Film Room: What makes Jabari Smith the 'complete package' on offense
Is he a sharpshooting guard who does 6-foot-10 big man stuff or a 6-foot-10 big man who does sharpshooting guard stuff? Either way, he's a problem.
PF Jabari Smith (Jacob Taylor/Auburn Athletics)
In the fifth game of his college basketball career, Jabari Smith missed just two shots.
He hit seven — all from 2-point range — to give him 14 points in Auburn’s 62-53 win over Loyola Chicago on Thanksgiving Day. Smith was incredibly efficient against a Ramblers team that boasted one of the most feared defensive systems in the country for several years running.
Loyola didn’t have the size or the strength to match up with the 6-foot-10 freshman phenom who was called a “dark horse” for the No. 1 overall pick in the 2022 NBA Draft during the Tigers’ trip to the Bahamas.
“We rolled him down in there and we posted him up,” Bruce Pearl said after the Loyola win. “We haven’t done that a ton. But he went down there, he sat down and he took tough catches. He had a nice rhythm to his game, he scored through some contact, he was strong with the ball, he didn’t turn it over.
“And so, when you add that inside aspect to his offense along with the perimeter offense — now all of a sudden, he’s the complete package.”
Pearl was right. There’s no better way to describe Smith on offense than “the complete package.” He’s one of the tallest players on the floor every single night, yet he is comfortable handling the ball and attacking off the dribble.
Then there’s the shooting. Through eight games, the Loyola win was the only matchup in which Smith didn’t hit multiple 3-pointers. (He only attempted one, as Auburn pounded the ball inside repeatedly.)
On a team with plenty of scoring weapons, Smith is Auburn’s best shooter. His True Shooting percentage is 60.5%, which ranks tops on the Tigers and seventh in the SEC. Only Jaylin Williams and Dylan Cardwell — two primarily paint scorers who come off the bench — have better effective field goal percentages than Smith’s 55.8%.
Smith ranks third in the SEC in points per game (16.3), sixth in offensive rating (124.5), sixth in usage (27.2%), third in PER (29.5), fourth in offensive win shares (1.0), second in offensive box plus/minus (8.3) and third in overall points produced (122).

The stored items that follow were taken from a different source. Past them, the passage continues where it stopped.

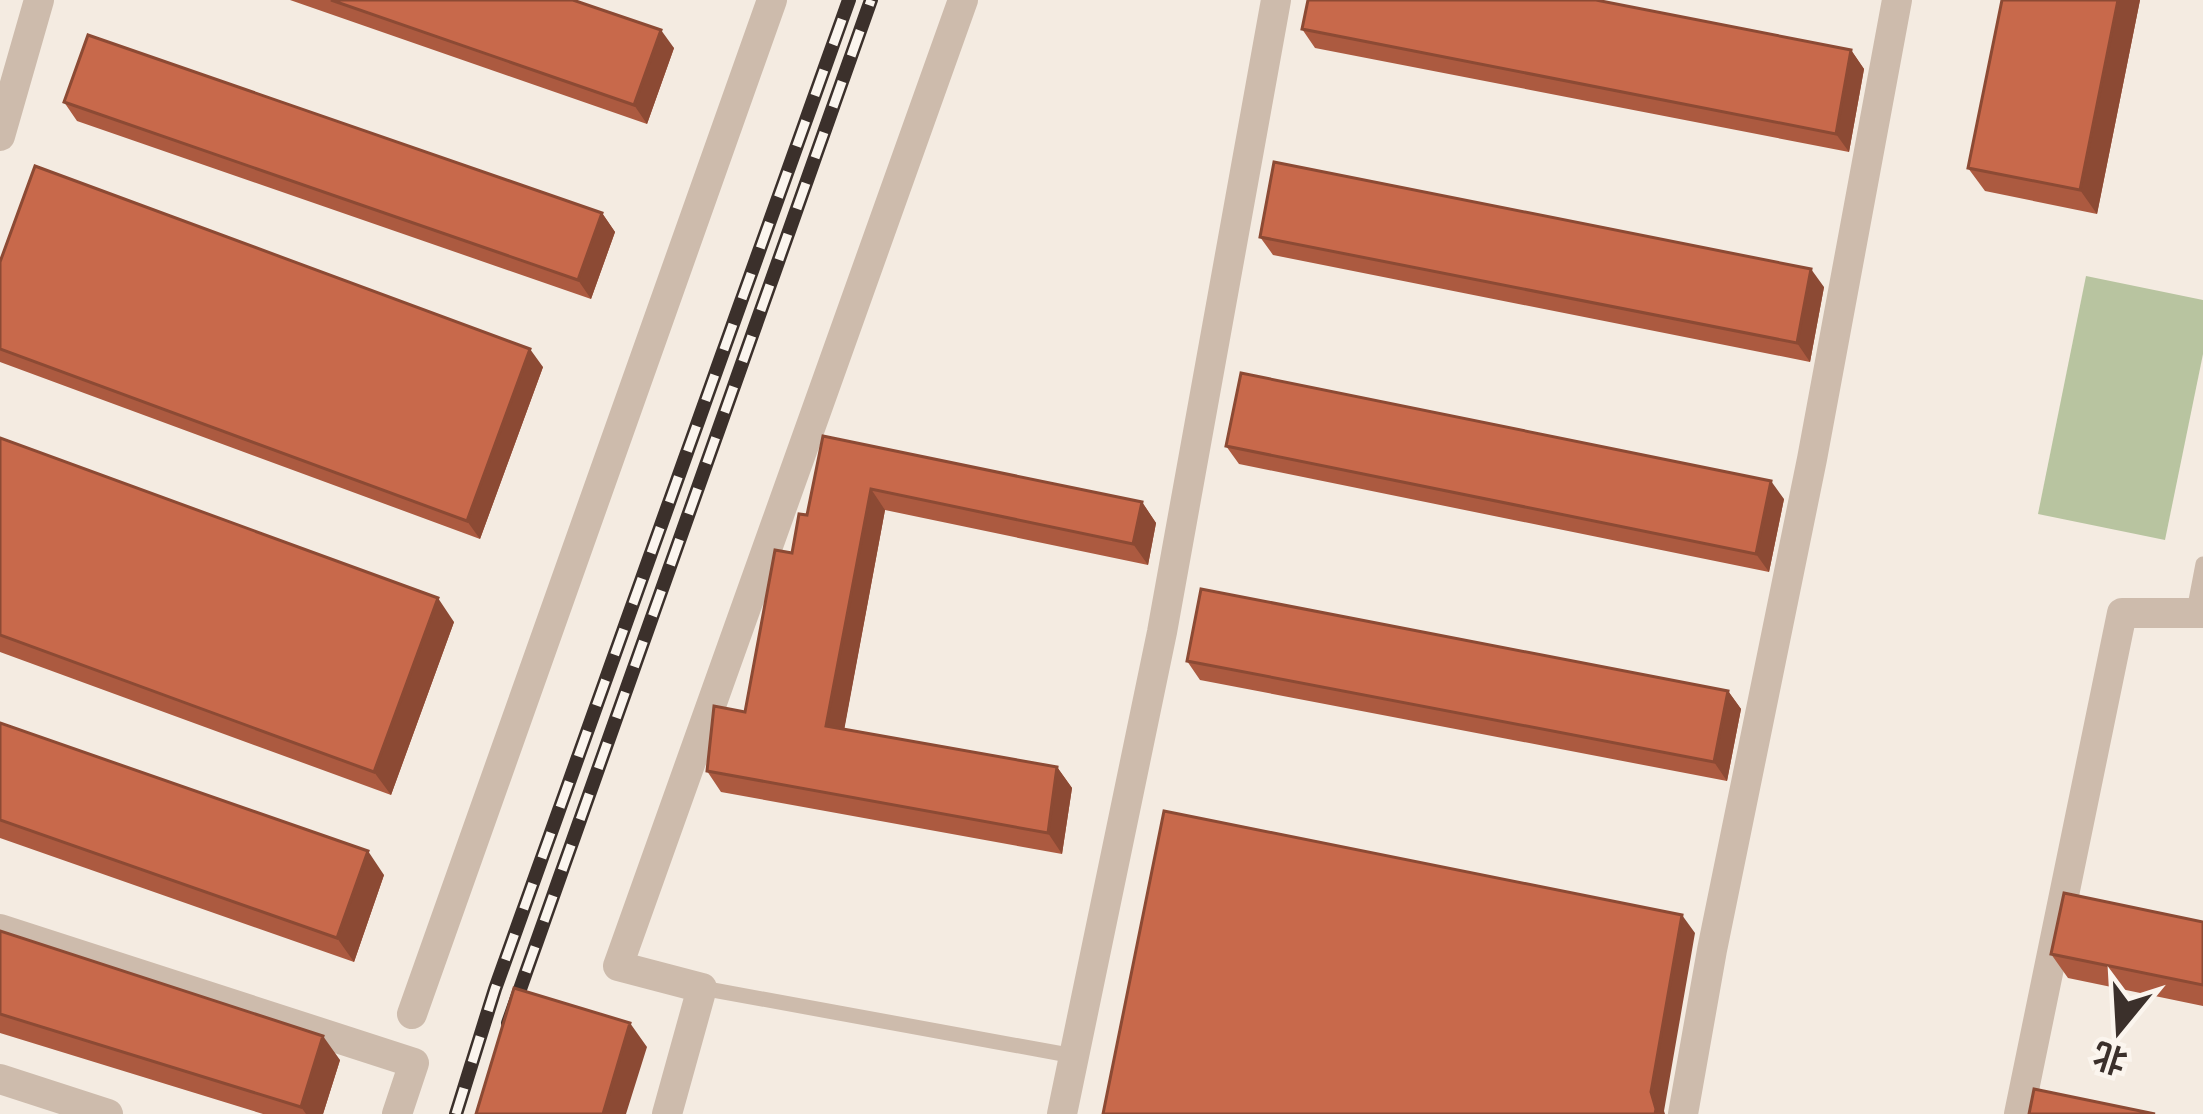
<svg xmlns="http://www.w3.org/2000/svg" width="2203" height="1114" font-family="Arial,'Noto Sans SC',sans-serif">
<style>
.park{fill:#b8c4a0}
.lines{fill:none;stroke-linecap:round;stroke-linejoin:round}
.service{stroke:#cdbbac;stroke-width:15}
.minor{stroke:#cdbbac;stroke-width:30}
.rail-casing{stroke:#3b302b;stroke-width:14}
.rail{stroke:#fbf5ee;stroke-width:9;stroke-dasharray:27;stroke-linecap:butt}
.wall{fill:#ac5a40}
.shaded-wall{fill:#8c4a34}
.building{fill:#c8694b;stroke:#8c4a34;stroke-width:3}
</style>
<rect width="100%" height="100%" fill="#f4ebe1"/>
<path class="park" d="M 2086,276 L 2203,300 L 2203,354 L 2165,540 L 2038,514 Z"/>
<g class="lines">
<path class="service" d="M 2194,611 L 2203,564
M 702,988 L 1074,1056"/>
<path class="minor" d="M 0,136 L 39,0
M 0,929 L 414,1063 L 397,1114
M 412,1014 L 772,0
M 0,1079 L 108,1114
M 667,1114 L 702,988 L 618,966 L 963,0
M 1062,1114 L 1162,632 L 1276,0
M 1683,1114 L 1712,950 L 1812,459 L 1897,0
M 2019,1114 L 2122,613 L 2203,613"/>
<g class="rail-casing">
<path id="rail" d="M 508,1023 L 871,0
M 456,1114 L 495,989 L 849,0"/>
</g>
<use href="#rail" class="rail"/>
</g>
<path class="wall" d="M 290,0 L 573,0 L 674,48 L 647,124 Z
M 2002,0 L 2140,0 L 2097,214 L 1985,191 L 1968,168 Z
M 1302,29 L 1851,50 L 1864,69 L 1849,152 L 1315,48 Z
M 64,102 L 602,213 L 615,232 L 591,299 L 77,121 Z
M 1260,237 L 1824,287 L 1810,362 L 1273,255 Z
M 0,262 L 543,367 L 480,539 L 0,362 Z
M 823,436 L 1142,502 L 1156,523 L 1148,565 L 885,510 L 844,729 L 1057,767 L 1072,788 L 1062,854 L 721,792 L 707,771 L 745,712 L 792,553 L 807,515 Z
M 0,438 L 454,622 L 391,795 L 0,652 Z
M 1226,446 L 1784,499 L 1769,572 L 1239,464 Z
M 1187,661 L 1728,691 L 1741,709 L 1727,781 L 1200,680 Z
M 0,723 L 384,875 L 354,962 L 0,838 Z
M 2203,922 L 2203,1006 L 2068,978 L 2051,954 Z
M 0,931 L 340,1060 L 323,1114 L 263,1114 L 0,1033 Z"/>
<path class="shaded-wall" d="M 2118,0 L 2140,0 L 2097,214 L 2080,190 Z
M 661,30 L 674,48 L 647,124 L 634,105 Z
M 1851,50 L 1864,69 L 1849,152 L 1836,134 Z
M 602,213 L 615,232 L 591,299 L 578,280 Z
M 1811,269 L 1824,287 L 1810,362 L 1797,343 Z
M 530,349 L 543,367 L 480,539 L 467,521 Z
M 1771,481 L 1784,499 L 1769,572 L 1756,554 Z
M 871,489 L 885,510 L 841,747 L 826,726 Z
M 1142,502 L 1156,523 L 1148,565 L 1133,544 Z
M 438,598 L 454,622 L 391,795 L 374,772 Z
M 1728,691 L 1741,709 L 1727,781 L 1714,762 Z
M 1057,767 L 1072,788 L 1062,854 L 1048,833 Z
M 368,851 L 384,875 L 354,962 L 337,938 Z
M 1682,915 L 1695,933 L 1664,1111 L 1665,1114 L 1655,1114 L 1651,1092 Z
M 630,1023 L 647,1047 L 626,1114 L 603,1114 Z
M 323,1036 L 340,1060 L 323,1114 L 306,1114 L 301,1107 Z"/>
<path class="building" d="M 331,0 L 573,0 L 661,30 L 634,105 Z
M 1308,0 L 1596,0 L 1851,50 L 1836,134 L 1302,29 Z
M 2002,0 L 2118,0 L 2080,190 L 1968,168 Z
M 88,35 L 602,213 L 578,280 L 64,102 Z
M 1274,162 L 1811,269 L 1797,343 L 1260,237 Z
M 35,166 L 530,349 L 467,521 L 0,349 L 0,262 Z
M 1241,373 L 1771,481 L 1756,554 L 1226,446 Z
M 823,436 L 1142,502 L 1133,544 L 871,489 L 826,726 L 1057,767 L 1048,833 L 707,771 L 714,706 L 745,712 L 775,550 L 792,553 L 799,514 L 807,515 Z
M 0,438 L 438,598 L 374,772 L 0,635 Z
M 1201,589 L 1728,691 L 1714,762 L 1187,661 Z
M 0,723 L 368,851 L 337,938 L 0,820 Z
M 1164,811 L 1682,915 L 1651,1092 L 1656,1109 L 1655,1114 L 1103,1114 Z
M 2064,893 L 2203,922 L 2203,985 L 2051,954 Z
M 0,931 L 323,1036 L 301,1107 L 0,1014 Z
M 514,988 L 630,1023 L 603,1114 L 476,1114 Z
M 2034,1089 L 2155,1114 L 2029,1114 Z"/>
<g transform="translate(2119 1030) rotate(198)" stroke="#fbf5ee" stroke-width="9" paint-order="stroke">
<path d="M0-9L21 45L0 30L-21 45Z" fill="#3b302b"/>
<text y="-18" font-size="33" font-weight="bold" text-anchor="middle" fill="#3b302b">北</text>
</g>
</svg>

And those numbers are coming against a schedule so far that, according to KenPom, ranks No. 2 in the SEC behind Alabama.
His ability to rebound at a high level — tops on the team and fifth in the SEC on the defensive glass — and be a versatile, disruptive defender have only increased his stock through the first few weeks of his freshman season.
But offense is where Smith is shining the brightest. As a “fourth guard” in a Pearl system that is comfortable letting power forwards make plays out on the perimeter, Smith puts up numbers normally reserved for smaller wings or guards. And he does all of the offensive stuff that 6-foot-10 players should do, too.